For source material, use RFC 7208 for SPF, RFC 6376 for DKIM, RFC 7489 for DMARC, Google and Microsoft sender guidelines, and crawler docs from OpenAI, Anthropic, Perplexity, Google, Apple, and Common Crawl. When a vendor does not document a behavior, say that plainly.

Common questions

Does blocking GPTBot remove my site from ChatGPT search?

No. GPTBot is for training. ChatGPT search uses OAI-SearchBot for search indexing. If you want ChatGPT search visibility, do not disallow OAI-SearchBot.

Does Google have a special AI Overviews crawler?

No. Google AI Overviews use the normal Google Search index. Robots.txt rules for Googlebot affect Google Search surfaces, including AI Overviews.

Can robots.txt prove an AI bot stayed away?

No. Robots.txt states your crawl policy. Your server logs show requests. Some bots and fetchers have been reported to ignore robots.txt, so do not treat the file as proof of behavior.

Should I block training bots but allow search bots?

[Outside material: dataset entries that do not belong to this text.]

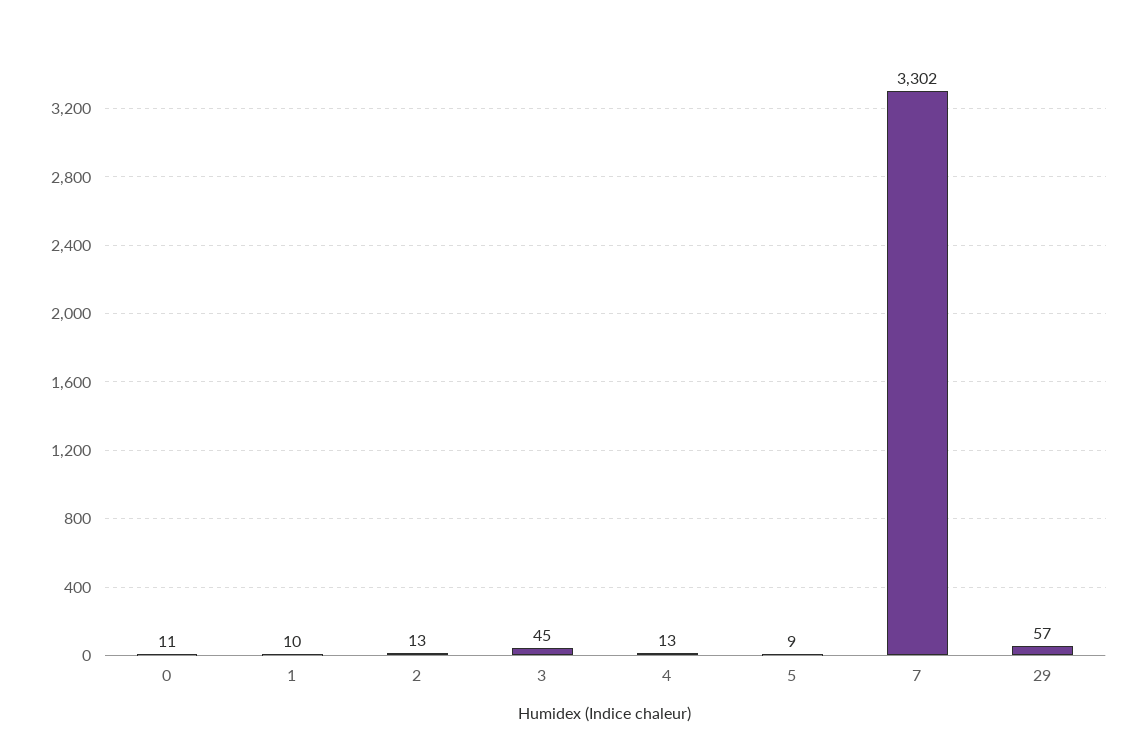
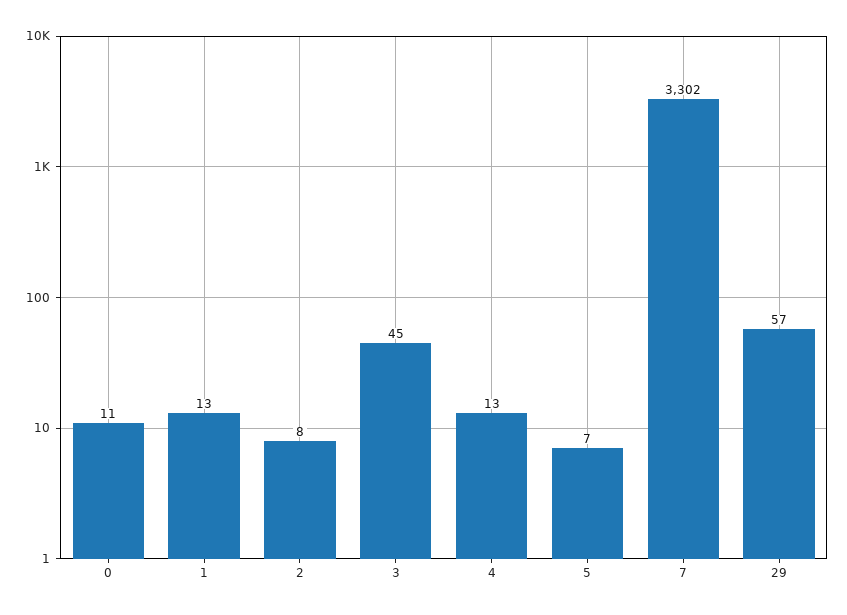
  {
    "0": 11,
-   "1": 10,
+   "1": 13,
-   "2": 13,
+   "2": 8,
    "3": 45,
    "4": 13,
-   "5": 9,
+   "5": 7,
    "7": 3302,
    "29": 57
  }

That is a common setup. Allow the search bots you want in AI answers, then use GPTBot, ClaudeBot, CCBot, Google-Extended, and Applebot-Extended for training or usage opt-outs.

Why mention SPF, DKIM, and DMARC on a crawler page?

Many teams check website visibility and email reach during the same domain audit. Robots.txt affects crawling. SPF, DKIM, DMARC, MX records, and blocklists affect inbox placement.